Mais au sortir de cette réunion, un leader syndicaliste de E2c, affichant son triomphalisme, a lâché les propos suivants: «Chers collègues de E2c, nous voici arrivés au terme des négociations avec le Premier ministre et son équipe gouvernementale. Les entretiens ont été très fructueux. Après échange, librement, sans heurts, nous pouvons dire, ici, que nous sortons de là victorieux. Le projet a été retiré, le Premier ministre a pris acte de notre demande. Merci à tous ceux qui ont contribué à la pression. Il nous a été demandé de monter une équipe qui pourra constituer une cellule de réflexion du nouveau projet, du nouveau modèle que nous allons présenter au gouvernement, de commun accord et ce projet sera travaillé entre l’équipe du Ministère, celle de E2c et nous pouvons dire, ici, que les choses se sont très bien passées, nous nous sommes séparés dans une ambiance électrique. La motion de grève a été levée, nous allons continuer à travailler normalement. La société E2c reste intégrée dans tous ses compartiments. Rien n’est perdu jusqu’au moment où on trouvera un véritable modèle qu’on pourra présenter à la table du gouvernement, pour qu’il soit validé. Mais, leur modèle a été rejeté. Nous pouvons siffler déjà la première victoire que l’ensemble du personnel accompagné du Collège syndical, a remportée».
Le président de l’assemblée nationale appelle à la suspension
Du côté de l’assemblée nationale, clôturant une séance de question d’actualité au ministre de l’énergie et de l’hydraulique, jeudi 27 février, le président de cette chambre, Isidore Mvouba, a appelé à tout suspendre, et pour cause: «Je crois qu’on ne va pas se cacher derrière notre petit doigt. L’énergie est une question d’importance. Je vais peut-être paraître vieux jeu: Lénine disait que le pouvoir des soviets ne pouvait prospérer que par l’électrification de toute la Russie. Une démarche est engagée, mais dans un contexte particulier. Honorables députés, chers collègues, dans une année, nous allons affronter une élection majeure et je n’aimerais pas qu’au cours de cette année qui précède celle qui suit, qu’il y ait des remous dans le pays. Donc, le processus engagé doit se faire sans remous. Malgré tout, je constate que c’est mal parti, c’est mal barré comme on dit. Bon, la démarche a été quelque peu améliorée, puisque le Premier ministre met en place un comité technique. Nous osons croire que le petit comité technique va faire de telle sorte que la démarche se passe sans remous, pour le bien et de l’entreprise et du peuple congolais.
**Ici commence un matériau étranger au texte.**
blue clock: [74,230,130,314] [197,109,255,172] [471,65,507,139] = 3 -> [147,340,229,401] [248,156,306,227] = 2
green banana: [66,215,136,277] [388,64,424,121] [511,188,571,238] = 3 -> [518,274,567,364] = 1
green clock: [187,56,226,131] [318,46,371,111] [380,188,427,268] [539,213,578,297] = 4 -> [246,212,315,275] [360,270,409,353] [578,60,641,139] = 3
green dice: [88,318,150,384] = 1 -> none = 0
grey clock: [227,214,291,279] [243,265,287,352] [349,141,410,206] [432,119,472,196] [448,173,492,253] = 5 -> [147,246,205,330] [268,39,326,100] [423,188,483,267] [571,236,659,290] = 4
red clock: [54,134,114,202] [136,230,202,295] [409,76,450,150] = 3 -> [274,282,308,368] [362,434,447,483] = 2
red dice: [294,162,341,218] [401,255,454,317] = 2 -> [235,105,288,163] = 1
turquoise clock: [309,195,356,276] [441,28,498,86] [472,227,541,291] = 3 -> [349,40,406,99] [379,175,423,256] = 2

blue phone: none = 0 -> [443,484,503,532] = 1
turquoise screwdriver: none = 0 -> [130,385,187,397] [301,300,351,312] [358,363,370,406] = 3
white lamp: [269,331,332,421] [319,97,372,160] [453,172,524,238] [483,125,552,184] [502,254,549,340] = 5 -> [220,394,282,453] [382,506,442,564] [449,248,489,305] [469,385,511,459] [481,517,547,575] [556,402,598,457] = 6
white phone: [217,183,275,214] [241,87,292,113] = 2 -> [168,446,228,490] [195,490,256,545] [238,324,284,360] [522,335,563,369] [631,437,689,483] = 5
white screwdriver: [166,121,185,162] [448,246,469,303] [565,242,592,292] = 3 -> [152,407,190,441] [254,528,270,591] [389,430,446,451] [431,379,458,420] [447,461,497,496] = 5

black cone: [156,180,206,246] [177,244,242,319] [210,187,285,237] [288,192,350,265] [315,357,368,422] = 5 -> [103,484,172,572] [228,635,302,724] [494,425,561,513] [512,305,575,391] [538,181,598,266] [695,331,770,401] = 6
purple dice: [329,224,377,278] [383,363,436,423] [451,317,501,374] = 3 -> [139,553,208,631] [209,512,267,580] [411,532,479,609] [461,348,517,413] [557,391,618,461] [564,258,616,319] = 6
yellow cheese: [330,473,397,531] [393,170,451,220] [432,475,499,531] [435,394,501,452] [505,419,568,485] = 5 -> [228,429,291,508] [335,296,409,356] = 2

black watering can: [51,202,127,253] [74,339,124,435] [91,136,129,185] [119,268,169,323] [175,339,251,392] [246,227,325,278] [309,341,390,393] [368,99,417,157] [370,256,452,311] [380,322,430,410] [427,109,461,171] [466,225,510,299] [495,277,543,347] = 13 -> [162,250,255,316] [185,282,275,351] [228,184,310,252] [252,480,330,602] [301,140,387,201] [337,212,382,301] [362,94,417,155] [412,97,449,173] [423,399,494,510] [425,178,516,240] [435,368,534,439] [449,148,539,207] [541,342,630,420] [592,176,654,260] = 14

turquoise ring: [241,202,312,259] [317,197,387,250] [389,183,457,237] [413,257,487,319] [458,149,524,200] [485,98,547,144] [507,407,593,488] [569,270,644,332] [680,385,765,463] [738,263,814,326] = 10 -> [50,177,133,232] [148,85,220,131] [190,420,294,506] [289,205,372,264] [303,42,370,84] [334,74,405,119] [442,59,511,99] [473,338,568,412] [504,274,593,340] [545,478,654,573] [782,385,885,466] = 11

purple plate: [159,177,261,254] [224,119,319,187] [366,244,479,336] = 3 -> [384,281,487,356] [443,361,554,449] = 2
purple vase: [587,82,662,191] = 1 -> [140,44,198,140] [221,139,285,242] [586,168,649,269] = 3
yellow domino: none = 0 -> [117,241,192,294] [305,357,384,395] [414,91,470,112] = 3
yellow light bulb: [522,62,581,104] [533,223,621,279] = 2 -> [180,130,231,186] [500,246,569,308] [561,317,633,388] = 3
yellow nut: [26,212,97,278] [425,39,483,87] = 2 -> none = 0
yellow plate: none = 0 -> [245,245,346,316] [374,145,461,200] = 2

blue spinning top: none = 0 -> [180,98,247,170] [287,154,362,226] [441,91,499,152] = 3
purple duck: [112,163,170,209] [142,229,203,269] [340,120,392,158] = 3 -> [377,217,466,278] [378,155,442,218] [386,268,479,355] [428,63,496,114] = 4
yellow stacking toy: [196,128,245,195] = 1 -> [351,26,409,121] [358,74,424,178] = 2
Donc, entre temps, on suspend tout et on laisse engager la démarche. Que le comité qui est mis en place termine son travail et propose les solutions idoines. L’assemblée a vocation de contrôler l’action du gouvernement. Si nous constatons que ça ne marche pas, on va rappeler, n’est-ce pas, le gouvernement».
Reste maintenant à savoir si la suspension des accords ne menace pas la crédibilité du gouvernement qui signent des contrats impossibles à mettre en œuvre. De l’autre côté, le statu quo n’arrange pas les consommateurs qui sont depuis sous le régime des coupures d’électricité, sans qu’ils n’aperçoivent le bout du tunnel, en raison des difficultés de la société E2c, à améliorer son service. Comme quoi, les remous peuvent venir de tous les côtés.